Digitizing sponsorThe Goldman Family & Martin J. Brown
A parable about the consequences of being a bystander to evil, from a disturbing poem by Maurice Ogden, read by Herschel Bernardi. Shadows and shifting geometric planes lend a Chirico-like quality to Julian's animation. Great musical score by Serge Hovey.
About the film, Steve Goldman writes: "Les Goldman was my father. Creating this film was one of the most important accomplishments of his life. He was inspired to make this film after hearing the poem 'Hangman' read on Pacifica Radio in Los Angeles by Les Claypool. My father almost single-handedly raised the money to make the film, with $100 and $200 donations from friends and associates. Paul Julian, Serge Hovey, and Herschel Bernardi were friends and colleagues of my father. He elicited their help in making the film. Though the poem on which the film is based has Holocaust parallels, the poet, Maurice Ogden, was actually writing about America during the McCarthy era. Ogden was an actor and writer who was denied work and persecuted by the House Un-American Activities Committee during the 1950's and early 60's for allegedly having been a member of the Communist Party many years earlier."

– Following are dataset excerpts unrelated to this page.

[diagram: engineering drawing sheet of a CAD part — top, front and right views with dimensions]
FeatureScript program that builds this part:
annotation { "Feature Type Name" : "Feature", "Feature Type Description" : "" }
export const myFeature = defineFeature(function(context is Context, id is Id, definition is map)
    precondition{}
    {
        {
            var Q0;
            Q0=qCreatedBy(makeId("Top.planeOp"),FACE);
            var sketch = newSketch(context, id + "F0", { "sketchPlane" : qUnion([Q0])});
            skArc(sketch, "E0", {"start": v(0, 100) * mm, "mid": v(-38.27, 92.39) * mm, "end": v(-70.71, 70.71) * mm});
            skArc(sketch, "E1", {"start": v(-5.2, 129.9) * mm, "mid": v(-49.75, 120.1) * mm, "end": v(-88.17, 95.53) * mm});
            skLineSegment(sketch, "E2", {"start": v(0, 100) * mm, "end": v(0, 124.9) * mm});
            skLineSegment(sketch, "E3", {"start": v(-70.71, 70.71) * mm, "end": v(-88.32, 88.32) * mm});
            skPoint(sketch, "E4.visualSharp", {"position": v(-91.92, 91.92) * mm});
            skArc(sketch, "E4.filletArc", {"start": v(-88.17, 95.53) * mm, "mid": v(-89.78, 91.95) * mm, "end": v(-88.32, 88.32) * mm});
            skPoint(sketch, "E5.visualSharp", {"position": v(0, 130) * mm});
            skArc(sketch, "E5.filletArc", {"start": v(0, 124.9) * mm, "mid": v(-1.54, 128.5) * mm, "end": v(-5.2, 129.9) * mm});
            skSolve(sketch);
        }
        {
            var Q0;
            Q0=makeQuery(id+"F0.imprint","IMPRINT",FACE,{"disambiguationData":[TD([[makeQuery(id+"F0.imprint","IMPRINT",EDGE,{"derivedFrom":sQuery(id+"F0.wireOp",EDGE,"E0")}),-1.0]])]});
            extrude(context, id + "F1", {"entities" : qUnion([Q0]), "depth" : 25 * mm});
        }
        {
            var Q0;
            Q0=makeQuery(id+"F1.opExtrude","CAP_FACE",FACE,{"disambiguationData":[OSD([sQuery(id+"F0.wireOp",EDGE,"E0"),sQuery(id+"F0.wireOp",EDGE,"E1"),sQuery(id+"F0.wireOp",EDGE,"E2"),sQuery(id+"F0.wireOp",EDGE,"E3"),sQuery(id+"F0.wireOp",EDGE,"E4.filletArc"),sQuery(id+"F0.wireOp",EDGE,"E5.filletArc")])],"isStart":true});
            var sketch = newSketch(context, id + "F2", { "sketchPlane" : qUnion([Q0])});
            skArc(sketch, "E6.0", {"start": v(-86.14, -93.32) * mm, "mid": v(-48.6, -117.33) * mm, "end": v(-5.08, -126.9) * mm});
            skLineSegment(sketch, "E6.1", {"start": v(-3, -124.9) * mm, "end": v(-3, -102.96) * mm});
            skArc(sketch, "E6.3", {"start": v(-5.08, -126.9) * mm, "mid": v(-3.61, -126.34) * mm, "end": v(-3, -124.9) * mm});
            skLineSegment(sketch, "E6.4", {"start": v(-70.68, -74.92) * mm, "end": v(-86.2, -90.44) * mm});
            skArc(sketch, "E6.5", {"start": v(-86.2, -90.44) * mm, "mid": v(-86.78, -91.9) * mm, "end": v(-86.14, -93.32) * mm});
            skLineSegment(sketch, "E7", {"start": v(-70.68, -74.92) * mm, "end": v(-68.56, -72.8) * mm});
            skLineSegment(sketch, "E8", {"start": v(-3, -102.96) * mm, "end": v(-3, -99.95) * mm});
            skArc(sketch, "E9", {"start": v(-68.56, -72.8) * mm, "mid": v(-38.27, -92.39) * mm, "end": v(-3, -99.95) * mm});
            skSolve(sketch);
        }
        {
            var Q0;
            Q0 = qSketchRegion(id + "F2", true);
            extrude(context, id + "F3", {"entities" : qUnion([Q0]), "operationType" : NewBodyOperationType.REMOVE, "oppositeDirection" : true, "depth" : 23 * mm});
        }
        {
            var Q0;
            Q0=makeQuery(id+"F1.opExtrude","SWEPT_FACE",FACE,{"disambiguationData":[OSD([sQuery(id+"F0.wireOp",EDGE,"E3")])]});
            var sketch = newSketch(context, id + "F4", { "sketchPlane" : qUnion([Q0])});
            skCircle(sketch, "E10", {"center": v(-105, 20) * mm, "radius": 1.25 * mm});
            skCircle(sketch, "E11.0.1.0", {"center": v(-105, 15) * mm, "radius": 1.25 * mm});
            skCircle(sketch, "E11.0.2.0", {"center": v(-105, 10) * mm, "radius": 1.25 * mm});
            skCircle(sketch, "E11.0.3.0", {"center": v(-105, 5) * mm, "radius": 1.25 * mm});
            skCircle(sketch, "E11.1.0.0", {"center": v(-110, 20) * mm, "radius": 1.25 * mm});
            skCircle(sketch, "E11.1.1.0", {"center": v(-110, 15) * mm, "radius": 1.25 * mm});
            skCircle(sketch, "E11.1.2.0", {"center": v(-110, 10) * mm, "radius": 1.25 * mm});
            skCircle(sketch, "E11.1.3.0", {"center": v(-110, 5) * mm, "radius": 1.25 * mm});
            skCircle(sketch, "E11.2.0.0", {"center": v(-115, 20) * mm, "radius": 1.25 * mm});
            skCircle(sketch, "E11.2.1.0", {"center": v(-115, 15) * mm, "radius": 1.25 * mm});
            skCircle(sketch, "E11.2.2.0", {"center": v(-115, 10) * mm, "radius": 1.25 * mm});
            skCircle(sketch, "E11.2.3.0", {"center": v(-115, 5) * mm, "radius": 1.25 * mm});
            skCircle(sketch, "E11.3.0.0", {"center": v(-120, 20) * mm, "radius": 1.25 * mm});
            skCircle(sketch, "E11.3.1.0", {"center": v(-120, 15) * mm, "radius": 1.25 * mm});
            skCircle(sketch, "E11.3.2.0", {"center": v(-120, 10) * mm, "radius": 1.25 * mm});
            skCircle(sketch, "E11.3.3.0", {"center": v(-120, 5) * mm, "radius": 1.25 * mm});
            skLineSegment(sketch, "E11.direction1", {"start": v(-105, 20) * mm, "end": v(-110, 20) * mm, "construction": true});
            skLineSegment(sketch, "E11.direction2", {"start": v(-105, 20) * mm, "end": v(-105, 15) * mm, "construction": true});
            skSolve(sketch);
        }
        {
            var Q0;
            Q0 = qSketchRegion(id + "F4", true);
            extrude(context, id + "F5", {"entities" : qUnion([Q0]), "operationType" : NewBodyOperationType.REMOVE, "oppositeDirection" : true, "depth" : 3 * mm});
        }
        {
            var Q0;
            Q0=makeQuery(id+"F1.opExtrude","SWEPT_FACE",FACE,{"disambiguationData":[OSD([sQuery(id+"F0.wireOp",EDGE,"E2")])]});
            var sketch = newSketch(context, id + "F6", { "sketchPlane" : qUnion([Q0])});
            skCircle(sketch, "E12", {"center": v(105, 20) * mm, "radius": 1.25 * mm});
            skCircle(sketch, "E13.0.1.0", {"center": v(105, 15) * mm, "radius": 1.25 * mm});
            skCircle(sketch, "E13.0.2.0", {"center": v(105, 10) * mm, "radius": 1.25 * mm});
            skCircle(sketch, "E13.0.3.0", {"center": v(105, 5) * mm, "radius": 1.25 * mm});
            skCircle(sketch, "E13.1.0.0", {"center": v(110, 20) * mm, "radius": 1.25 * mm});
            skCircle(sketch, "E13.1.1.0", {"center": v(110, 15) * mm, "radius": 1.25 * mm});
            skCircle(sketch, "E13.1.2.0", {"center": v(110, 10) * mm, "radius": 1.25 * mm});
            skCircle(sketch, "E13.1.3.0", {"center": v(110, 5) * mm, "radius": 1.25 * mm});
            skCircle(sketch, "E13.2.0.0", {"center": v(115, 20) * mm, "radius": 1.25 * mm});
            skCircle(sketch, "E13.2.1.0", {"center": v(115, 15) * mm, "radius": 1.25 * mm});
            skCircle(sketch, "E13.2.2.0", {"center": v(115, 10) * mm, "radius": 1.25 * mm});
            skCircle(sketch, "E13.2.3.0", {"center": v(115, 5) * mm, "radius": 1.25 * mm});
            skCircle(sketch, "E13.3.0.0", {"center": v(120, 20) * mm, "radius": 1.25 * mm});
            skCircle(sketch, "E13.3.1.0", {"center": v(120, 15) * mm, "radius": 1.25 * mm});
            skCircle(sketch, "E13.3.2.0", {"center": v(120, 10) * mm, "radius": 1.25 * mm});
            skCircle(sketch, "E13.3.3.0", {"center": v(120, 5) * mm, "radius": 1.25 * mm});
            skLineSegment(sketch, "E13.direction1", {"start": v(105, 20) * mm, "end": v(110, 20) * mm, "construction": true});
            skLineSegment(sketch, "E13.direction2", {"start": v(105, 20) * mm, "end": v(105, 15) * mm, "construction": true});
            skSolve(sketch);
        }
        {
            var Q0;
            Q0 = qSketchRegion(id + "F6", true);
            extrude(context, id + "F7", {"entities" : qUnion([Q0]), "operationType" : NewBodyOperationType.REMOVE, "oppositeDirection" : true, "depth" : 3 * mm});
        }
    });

Conceived and produced by Les Goldman
Directed by Paul Julian and Les Goldman
Design and color by Paul Julian
August 18, 2010 Subject:
Martin Niemöller by any other name
First they came for the Communists,
and I didn’t speak up,
because I wasn’t a Communist.
Then they came for the Jews,
and I didn’t speak up,
because I wasn’t a Jew.
Then they came for the Catholics,
and I didn’t speak up,
because I was a Protestant.
Then they came for me,
and by that time there was no one
left to speak up for me.
July 23, 2010 Subject:
The Hangman and "The State"
Taxes? Is this the message that a reviewer would like us to believe that Ogden's poem and this animation addresses? How sad. This is exactly the kind of reasoning that this film warns us against.

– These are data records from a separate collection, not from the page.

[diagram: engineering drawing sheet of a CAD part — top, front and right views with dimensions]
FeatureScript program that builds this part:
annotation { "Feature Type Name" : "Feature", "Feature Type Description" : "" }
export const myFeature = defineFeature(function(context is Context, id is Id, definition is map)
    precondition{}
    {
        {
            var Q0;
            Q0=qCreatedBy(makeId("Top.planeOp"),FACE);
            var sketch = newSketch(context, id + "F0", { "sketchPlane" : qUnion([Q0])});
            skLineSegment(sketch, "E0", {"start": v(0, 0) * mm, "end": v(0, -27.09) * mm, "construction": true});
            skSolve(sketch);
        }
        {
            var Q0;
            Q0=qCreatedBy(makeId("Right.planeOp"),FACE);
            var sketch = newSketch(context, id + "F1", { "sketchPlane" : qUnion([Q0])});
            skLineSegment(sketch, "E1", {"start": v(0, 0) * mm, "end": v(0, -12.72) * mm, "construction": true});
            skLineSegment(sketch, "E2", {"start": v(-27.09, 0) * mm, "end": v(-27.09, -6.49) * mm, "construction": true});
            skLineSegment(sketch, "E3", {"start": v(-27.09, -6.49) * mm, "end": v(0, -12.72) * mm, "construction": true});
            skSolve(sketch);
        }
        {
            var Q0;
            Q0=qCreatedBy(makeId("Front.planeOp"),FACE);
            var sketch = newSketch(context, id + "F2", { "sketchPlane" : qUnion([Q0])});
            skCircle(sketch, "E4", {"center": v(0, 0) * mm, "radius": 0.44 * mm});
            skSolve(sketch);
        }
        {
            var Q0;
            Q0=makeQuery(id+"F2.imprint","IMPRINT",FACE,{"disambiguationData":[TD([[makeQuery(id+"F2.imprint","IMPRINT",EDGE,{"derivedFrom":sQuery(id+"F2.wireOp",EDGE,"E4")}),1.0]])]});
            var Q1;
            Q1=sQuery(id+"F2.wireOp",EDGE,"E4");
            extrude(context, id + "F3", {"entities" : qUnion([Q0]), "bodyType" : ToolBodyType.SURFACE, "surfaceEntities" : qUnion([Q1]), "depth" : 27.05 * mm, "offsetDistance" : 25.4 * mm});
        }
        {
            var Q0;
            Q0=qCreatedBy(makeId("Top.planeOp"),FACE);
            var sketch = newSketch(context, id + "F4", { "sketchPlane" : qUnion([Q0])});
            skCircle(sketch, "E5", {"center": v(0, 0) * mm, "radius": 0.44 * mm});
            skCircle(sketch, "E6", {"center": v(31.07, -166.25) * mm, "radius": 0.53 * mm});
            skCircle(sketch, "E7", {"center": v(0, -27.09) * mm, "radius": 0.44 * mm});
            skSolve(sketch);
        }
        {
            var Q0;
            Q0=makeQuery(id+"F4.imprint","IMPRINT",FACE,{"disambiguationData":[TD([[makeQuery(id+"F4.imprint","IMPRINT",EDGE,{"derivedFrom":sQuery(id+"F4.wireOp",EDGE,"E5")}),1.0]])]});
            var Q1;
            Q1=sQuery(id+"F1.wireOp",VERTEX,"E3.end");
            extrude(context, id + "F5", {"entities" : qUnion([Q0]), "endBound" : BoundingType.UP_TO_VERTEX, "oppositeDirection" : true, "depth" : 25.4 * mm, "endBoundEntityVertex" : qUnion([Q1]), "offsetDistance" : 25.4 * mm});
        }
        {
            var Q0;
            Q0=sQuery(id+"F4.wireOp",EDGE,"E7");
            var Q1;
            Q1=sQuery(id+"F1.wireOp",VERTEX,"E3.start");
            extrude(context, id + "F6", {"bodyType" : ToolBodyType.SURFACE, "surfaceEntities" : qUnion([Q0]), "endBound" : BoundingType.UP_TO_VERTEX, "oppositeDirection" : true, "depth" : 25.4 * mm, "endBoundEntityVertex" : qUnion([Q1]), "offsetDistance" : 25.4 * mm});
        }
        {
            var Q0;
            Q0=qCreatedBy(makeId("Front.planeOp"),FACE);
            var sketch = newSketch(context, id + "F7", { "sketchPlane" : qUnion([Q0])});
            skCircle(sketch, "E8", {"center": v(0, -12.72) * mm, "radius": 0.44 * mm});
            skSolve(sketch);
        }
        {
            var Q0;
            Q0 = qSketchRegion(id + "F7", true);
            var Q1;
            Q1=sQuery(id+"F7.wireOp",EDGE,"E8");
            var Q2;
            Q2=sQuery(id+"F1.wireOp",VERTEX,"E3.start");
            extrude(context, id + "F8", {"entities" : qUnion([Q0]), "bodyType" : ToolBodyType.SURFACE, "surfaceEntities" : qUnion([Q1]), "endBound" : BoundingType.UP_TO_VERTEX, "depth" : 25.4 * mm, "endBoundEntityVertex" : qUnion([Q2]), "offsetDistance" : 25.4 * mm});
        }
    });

Ogden makes it clear with the first line,"Into our town the Hangman came...", that the Hangman is not a citizen of this town. The film goes on to depict the shadow of the Hangman's gallows falling on the courthouse to convey a metaphorical message that lawful government is being eclipsed by fear and force. The idea that Ogden is suggesting that the state is oppressing it's citizens just isn't valid. Besides, taxes are determined by elected officials who work in exactly the type of building on which the shadow of the Hangman's gallows falls, so in fact, the opposite point can easily be made - lawful governance is actually the first victim of the Hangman when no one forces him to leave the courthouse lawn. After all, no one elected the Hangman to his job, but the citizens let him intimidate them into not voting to stop him.

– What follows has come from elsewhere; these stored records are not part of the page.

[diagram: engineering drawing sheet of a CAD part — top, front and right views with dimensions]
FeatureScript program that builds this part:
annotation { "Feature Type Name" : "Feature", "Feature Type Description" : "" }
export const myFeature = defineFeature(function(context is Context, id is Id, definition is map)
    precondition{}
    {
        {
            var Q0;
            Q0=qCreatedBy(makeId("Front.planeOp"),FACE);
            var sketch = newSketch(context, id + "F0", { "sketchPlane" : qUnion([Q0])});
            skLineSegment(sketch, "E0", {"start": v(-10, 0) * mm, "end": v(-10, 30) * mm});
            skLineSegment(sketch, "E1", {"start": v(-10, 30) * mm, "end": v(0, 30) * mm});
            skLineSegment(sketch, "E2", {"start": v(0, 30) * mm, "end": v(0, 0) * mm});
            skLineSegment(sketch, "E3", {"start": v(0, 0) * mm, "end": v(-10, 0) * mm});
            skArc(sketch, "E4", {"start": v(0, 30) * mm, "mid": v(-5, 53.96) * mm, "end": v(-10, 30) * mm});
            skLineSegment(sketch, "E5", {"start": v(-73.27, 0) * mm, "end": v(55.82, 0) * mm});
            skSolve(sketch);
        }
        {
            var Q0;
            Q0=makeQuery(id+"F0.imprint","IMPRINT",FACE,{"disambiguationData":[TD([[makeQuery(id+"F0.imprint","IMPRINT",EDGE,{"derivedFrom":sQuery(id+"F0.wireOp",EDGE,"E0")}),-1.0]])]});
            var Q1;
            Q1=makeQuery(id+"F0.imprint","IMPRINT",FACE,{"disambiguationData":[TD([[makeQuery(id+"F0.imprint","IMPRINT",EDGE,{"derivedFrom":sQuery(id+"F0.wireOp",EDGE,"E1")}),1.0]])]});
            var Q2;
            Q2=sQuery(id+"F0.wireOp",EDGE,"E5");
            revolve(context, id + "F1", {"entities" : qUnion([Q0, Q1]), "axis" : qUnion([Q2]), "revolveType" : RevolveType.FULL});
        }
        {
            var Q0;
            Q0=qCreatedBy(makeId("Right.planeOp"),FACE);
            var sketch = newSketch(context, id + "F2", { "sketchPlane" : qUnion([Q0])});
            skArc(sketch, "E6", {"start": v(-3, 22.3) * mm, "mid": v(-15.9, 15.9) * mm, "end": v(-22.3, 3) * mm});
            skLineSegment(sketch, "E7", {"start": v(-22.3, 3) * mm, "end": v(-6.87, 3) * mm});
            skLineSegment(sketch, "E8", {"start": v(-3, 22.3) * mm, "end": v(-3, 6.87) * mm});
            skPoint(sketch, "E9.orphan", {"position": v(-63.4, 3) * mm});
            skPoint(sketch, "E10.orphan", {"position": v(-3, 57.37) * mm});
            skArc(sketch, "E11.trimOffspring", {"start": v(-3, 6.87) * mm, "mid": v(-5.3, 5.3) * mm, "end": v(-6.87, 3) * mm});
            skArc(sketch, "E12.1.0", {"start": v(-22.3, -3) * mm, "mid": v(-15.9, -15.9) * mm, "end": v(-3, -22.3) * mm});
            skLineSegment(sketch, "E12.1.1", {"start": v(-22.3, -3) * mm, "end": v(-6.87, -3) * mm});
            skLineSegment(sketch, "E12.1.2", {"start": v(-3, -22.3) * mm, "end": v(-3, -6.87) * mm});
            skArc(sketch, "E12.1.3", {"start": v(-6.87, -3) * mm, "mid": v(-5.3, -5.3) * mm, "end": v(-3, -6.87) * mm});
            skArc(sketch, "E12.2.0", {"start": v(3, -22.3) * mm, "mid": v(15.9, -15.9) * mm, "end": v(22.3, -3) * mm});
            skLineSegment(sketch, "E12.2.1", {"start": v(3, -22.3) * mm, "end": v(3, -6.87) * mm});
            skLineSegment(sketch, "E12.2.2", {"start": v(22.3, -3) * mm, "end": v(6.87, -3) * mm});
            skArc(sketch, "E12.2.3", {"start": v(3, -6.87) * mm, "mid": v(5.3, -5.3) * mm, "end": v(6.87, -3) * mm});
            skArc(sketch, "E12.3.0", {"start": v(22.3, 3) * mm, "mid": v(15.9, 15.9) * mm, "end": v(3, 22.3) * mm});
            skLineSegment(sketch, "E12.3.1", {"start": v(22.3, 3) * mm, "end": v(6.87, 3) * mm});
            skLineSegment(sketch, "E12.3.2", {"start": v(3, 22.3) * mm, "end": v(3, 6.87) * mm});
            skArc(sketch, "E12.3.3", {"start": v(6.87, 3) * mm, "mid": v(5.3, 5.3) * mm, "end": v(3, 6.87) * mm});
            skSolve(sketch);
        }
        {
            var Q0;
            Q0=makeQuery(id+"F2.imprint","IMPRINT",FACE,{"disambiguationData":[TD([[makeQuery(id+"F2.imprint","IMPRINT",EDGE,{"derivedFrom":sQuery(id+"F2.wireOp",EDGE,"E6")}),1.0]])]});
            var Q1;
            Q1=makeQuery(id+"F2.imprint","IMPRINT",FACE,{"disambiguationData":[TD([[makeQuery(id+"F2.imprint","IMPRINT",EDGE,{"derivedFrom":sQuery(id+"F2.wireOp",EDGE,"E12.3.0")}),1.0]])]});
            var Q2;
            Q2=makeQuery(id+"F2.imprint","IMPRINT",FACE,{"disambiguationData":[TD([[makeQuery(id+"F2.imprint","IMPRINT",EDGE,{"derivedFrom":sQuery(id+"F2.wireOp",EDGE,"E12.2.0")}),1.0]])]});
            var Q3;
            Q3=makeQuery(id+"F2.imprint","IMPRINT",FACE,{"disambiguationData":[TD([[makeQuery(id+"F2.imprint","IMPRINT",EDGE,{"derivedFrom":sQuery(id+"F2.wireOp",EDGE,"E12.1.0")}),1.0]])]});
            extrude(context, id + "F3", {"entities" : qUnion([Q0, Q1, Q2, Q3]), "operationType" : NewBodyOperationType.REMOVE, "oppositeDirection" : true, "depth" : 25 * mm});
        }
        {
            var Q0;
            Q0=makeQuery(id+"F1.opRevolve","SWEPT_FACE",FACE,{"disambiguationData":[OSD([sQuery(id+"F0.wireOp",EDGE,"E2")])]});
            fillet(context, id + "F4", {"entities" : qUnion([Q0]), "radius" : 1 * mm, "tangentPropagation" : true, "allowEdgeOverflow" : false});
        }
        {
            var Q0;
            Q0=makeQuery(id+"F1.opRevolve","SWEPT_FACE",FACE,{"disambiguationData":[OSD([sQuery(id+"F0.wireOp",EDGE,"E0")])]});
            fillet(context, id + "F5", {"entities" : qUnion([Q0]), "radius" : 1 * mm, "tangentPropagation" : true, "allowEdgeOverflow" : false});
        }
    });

The lesson I draw from "The Hangman" is to speak up and not give in to forces that coerce citizens to surrender their right to democratically police the group to which they belong. Ironically, a reviewer's attempt to diminish the power of that message by distorting it to serve instead a less democratic interpretation is behavior more suited to the Hangman himself. The only greater irony would be if none of rest of us who found such an interpretation to be cynical bothered to say so.
BTW, excellent film.
March 9, 2009 Subject:
Response to Hangman (1964)
This is quite an unusual piece of work that I find very interesting. This short work of cut-scene animation; accompanied by music that fits the theme of the story is very artistic and unique. The Hangman is undoubtedly a great piece of poetry. A poem drafted into a short film that expresses the disturbing and disgusting side of man's nature - distorting Justice and certainly portrays how other human beings "feed other humans" through a "death machine". And often times, minorities of a particular community find themselves the scapegoats of the society's wrath and its urge to fulfill its vindictive desires. This piece of work is very insightful and a lesson that portrays the cruel side of humanity.
January 10, 2009 Subject:
Not Just Death
This isn't about loving to feed others to a death machine, or even intrinsically about death machines. It's about acquiescence to the state when it begins to oppress others, in the hope that it will leave the acquiescent alone.
If the poem/movie were about capital punishment, then the first person killed would have done something that is generally agreed to be wrong. But what the Hangman does is go after classes of people, each of whom (until the very last) is not in the majority -- aliens, Jews, blacks, lenders.
The democratic majority can always persuade themselves that it's just others who are hanged in this order. Were it not hanging but imprisonment, military service, confiscations of property (fines, imminent domain seizures, taxes) the principle would be the same.